» **Source extract**:
::::::

Preservation through Education

 

We believe that rock art on public lands does not - and should not - belong to just a few select people or groups.  However, due to the fragile nature of many rock art sites, it is not realistic to have a large number of people visiting most of them. What we are attempting to do with our website is to provide visual access where those with the interest or the curiosity can go to see and appreciate a small piece of Native American history. Our beliefs are that by educating people to the historical significance of the rock art, people will be more inclined to respect, and preserve, the sites for the enjoyment of everyone for a long, long time.

Lost City Museum

 

A note: The name "Lost City" was given to the pueblo by the press during the 1920's to help sell newspapers and it succeeded. The Lost City became a tourist destination complete with a pageant stage and reenactments of Indian life; the Union Pacific railroad even had a special excursion from Las Vegas to the Lost City for $3.75. A really great source of information and old photos for the Lost City is a book written by Dena Sedar entitled "Images of America, Nevada's Lost City". It can be purchased online at Amazon.Com or in the museum's gift shop.

::::::

Continue the rock art and Lost City Museum passage from its last sentence onward.

» **Data extract**:
::::::

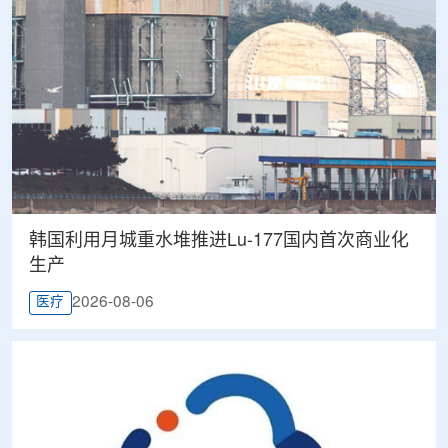
韩国利用月城重水堆推进Lu-177国内首次商业化
生产
2026-08-06
医疗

::::::

» **Result of this exercise**:
 

Information Sheet:

The area around the Lost City Museum in Overton, Nevada has a rich Native American history dating back many thousands of years, with the most prominent movement into the area starting around 300 BC by the Anasazi.

 

There are five branches of the Anasazi: the Mesa Verde, probably the most familiar to many of us because of their famous ruins in Colorado; and the Chaco Culture, again because of their famous ruins in New Mexico; the other three branches are not as well known to the general public as the two listed above: they are the Rio Grande, Kayenta, and the Virgin River cultures. The Anasazi that lived along the Virgin and Muddy Rivers near Overton, Nevada were part of the Virgin River branch.

 

The occupation of the Muddy and Virgin Rivers near Overton, Nevada by the Anasazi can be broken down into four time periods or traditions. The oldest in this area was the Basketmaker II tradition, dating from 300 BC to approximately AD 400. The Basketmakers lived in pit houses (mostly below-ground dwellings), were using atlatls for hunting, and as the name implies, made baskets for utilitarian needs.

 

Next came the Basketmaker III period from AD 400 to AD 800. This was a time of change in the Anasazi world, as the bow was coming into use for hunting and pottery was being introduced into the culture. This was also the time that farming was beginning to take hold.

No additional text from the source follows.